[ABOUT THIS TASK] Leave every image behind and restate the data word for word.

#####

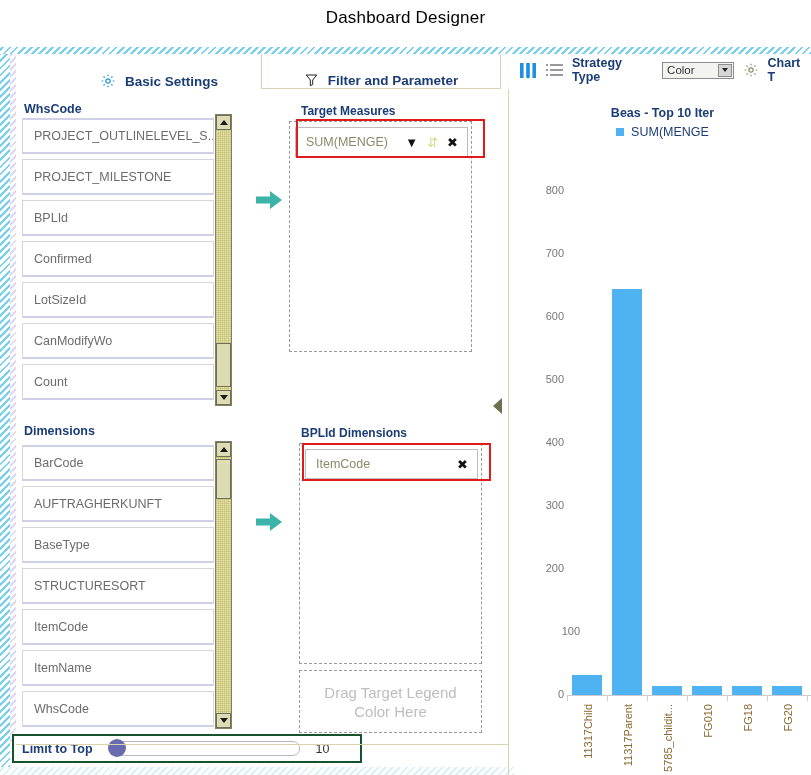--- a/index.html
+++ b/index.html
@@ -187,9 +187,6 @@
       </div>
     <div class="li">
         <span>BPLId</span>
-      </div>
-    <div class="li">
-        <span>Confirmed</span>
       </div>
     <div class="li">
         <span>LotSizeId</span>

#####

[EXERCISE OUTPUT]
--- a/index.html
+++ b/index.html
@@ -187,9 +187,6 @@
       </div>
     <div class="li">
         <span>BPLId</span>
-      </div>
-    <div class="li">
-        <span>Confirmed</span>
       </div>
     <div class="li">
         <span>LotSizeId</span>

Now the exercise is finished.